Annual contributions for pension funds have doubled to $4 million.
BY WAYNE GRANT | STAFF WRITER
When city leaders discuss the budget at meetings throughout the year, there will be an 800-pound gorilla in the room: the unfunded liability of employee pensions.
City Manager Joyce Shanahan said the total liability to pay retirement costs for all current employees is currently at $37 million.
The money for pensions mainly comes from funds invested in the stock market, and earnings have suffered since the recession that started in 2008.
Based on current contributions, the pension fund is 65% funded for police, 61% funded for firefighters and 69% funded for general employees.

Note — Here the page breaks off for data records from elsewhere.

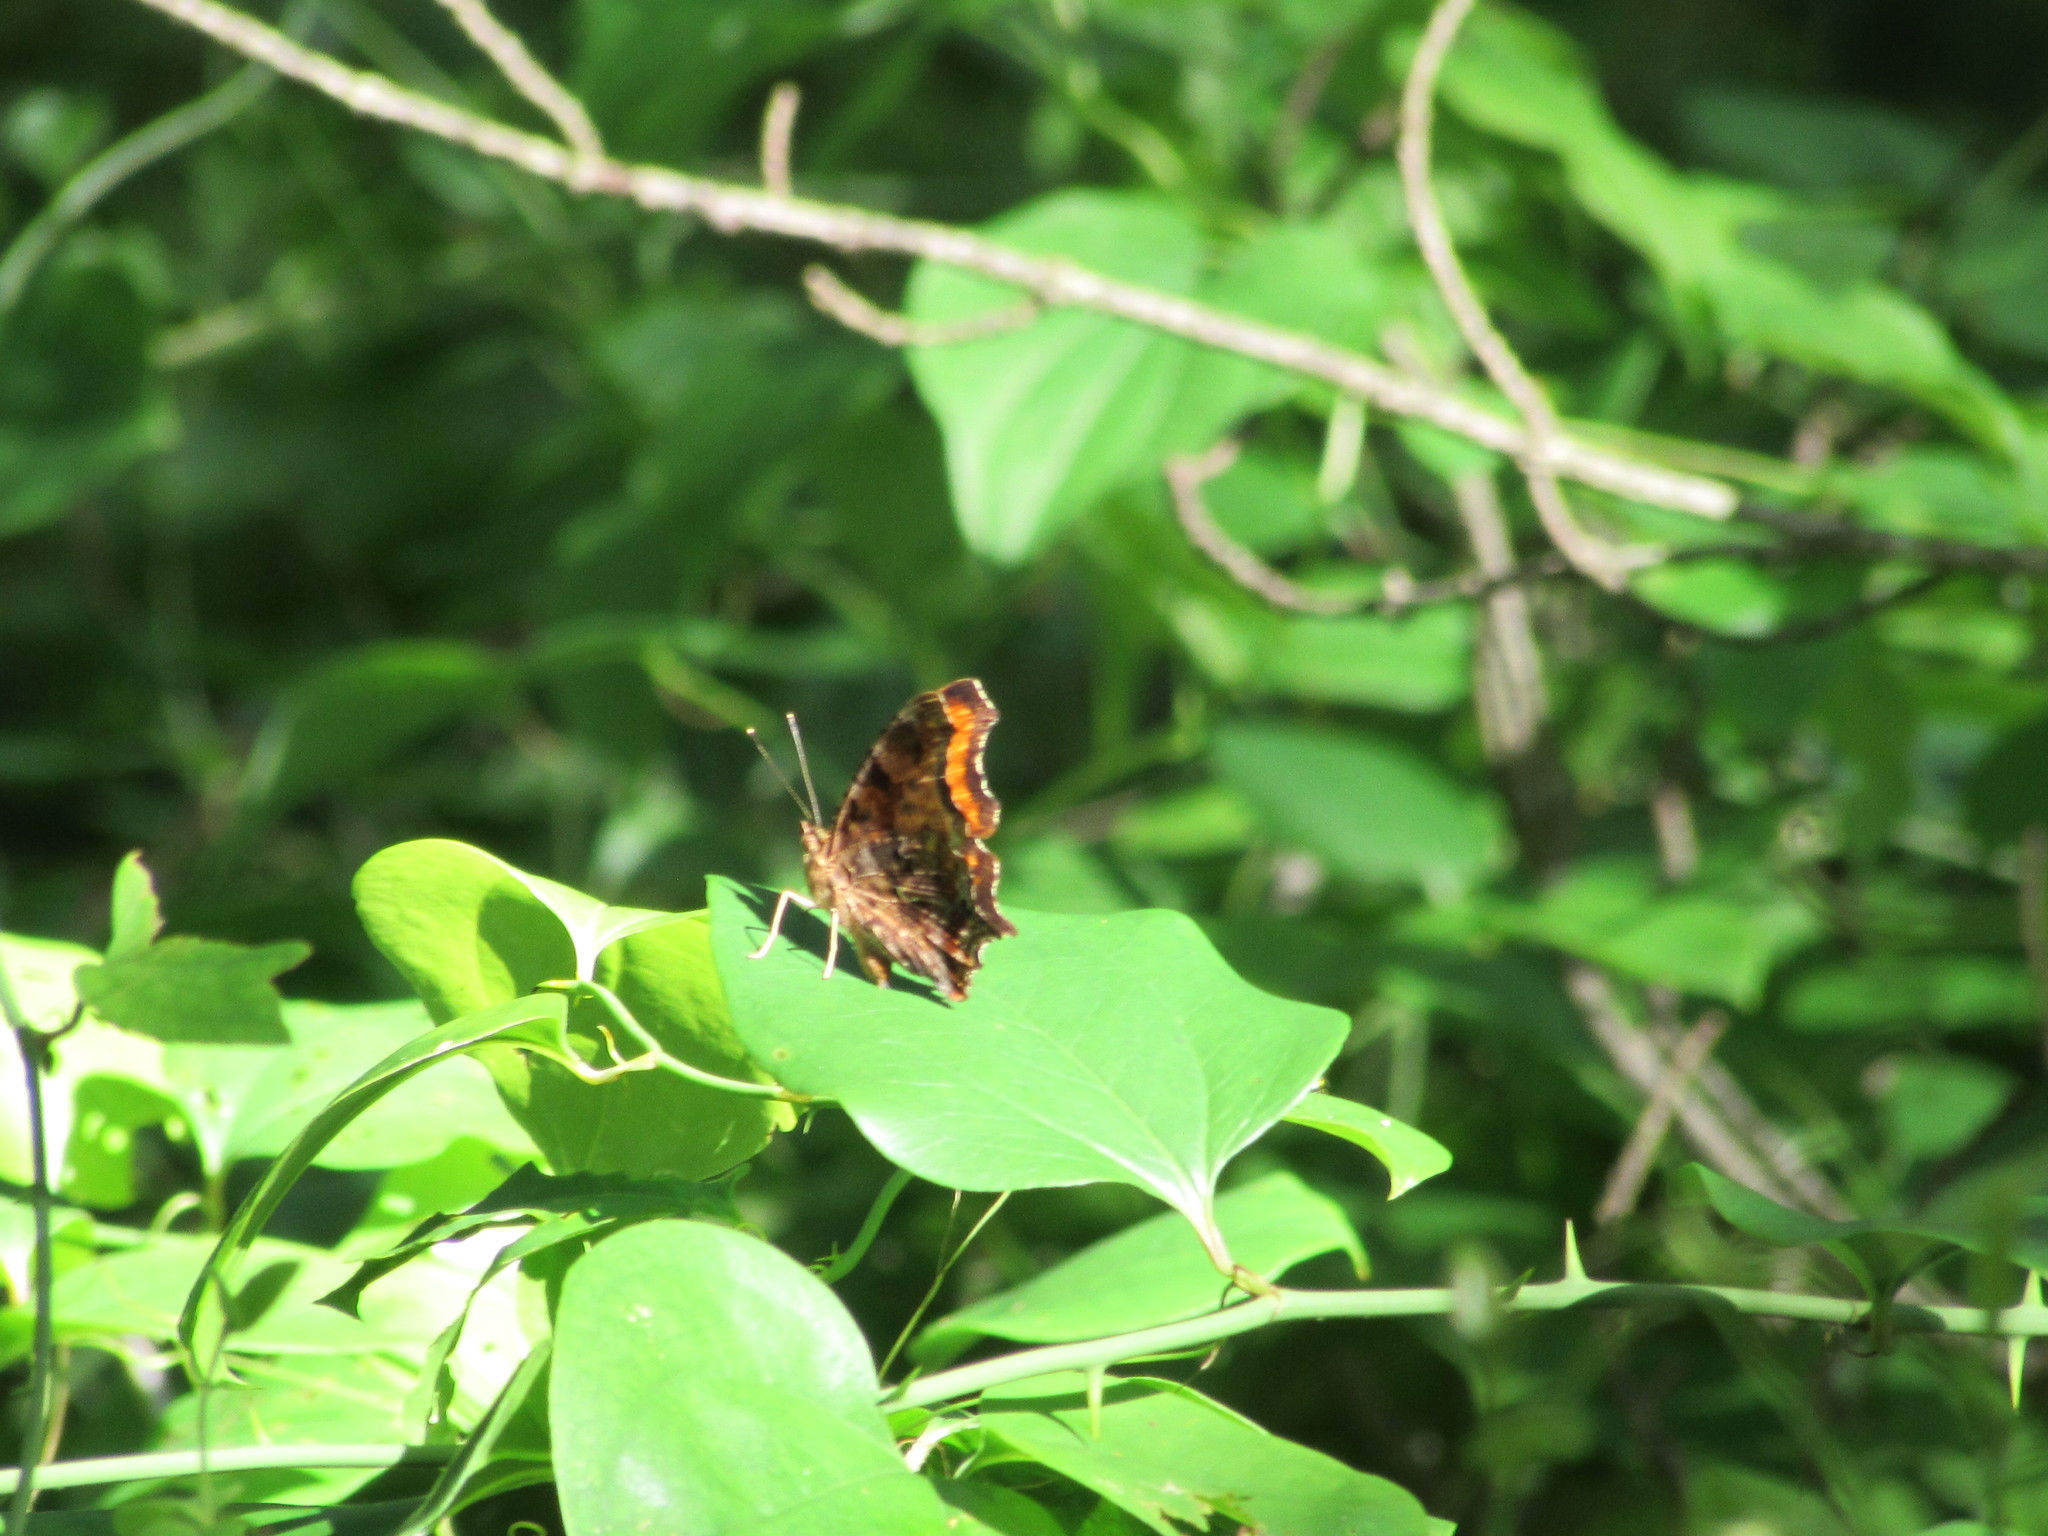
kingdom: Animalia
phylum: Arthropoda
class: Insecta
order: Lepidoptera
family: Nymphalidae
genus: Polygonia
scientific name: Polygonia comma
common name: Eastern comma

“It’s absolutely not sustainable,” Shanahan said. “It’s a key issue and has been for four or five years.”
She added that all municipalities are facing the same problem.
Another factor in the shortfall is a change in state law. Before 1999, a tax on the fees that people pay for fire and auto insurance was provided to cities to help pay for fire and police pensions.
In 1999, the Legislature froze the amount the city receives at 1999 levels, and the remainder of the tax now goes directly to the unions.
The level of retirement benefits that employees receive is another reason for the liability and Shanahan said less generous terms need to be negotiated with the unions.
Ormond Beach city employees have a defined benefit plan, which calls for specific payouts. A “multiplier” is used to determine how much they receive upon retirement. The multiplier is slightly different for police, fire or general union, and when they were hired.
For example, if a firefighter hired after Jan. 1, 2014, retires after 20 years of service, the multiplier is 3.33. The number 20 is multiplied by 3.33 to determine the amount of salary they will receive. That means if a 42-year-old firefighter retires after 20 years of service, he or she will collect 66.6% of their pay for the rest of their life.
Since 2008, the annual contributions for city employees have more than doubled, surpassing $4 million.
Shanahan said the city was able to negotiate a change with the general employees union so that all employees hired after Dec. 19, 2012, are on a 401k plan rather than a defined benefit plan. State law prevents 401k plans for police and fire, so the existing plans would need to be revised in negotiations.
“The issue going forward is to have a sustainable level of benefits,” Shanahan said.
A fire department union spokesman did not respond to a request for comment.
Almost every municipality in Florida faces the same problem, according to a November 2011, study by the Leroy Collins Institute of Florida State University.
“Floridians face significant costs and liabilities in the many municipal pension plans throughout the state,” the study said. “Cities are facing serious problems trying to balance their budgets, fulfill promises made to their employees and maintain services for their citizens at the same time.”
A change this year will bring the issue more out into the open. For the next fiscal year, net pension liabilities will be included in the Comprehensive Annual Financial Report. This should bring the 800-pound gorilla more into the open.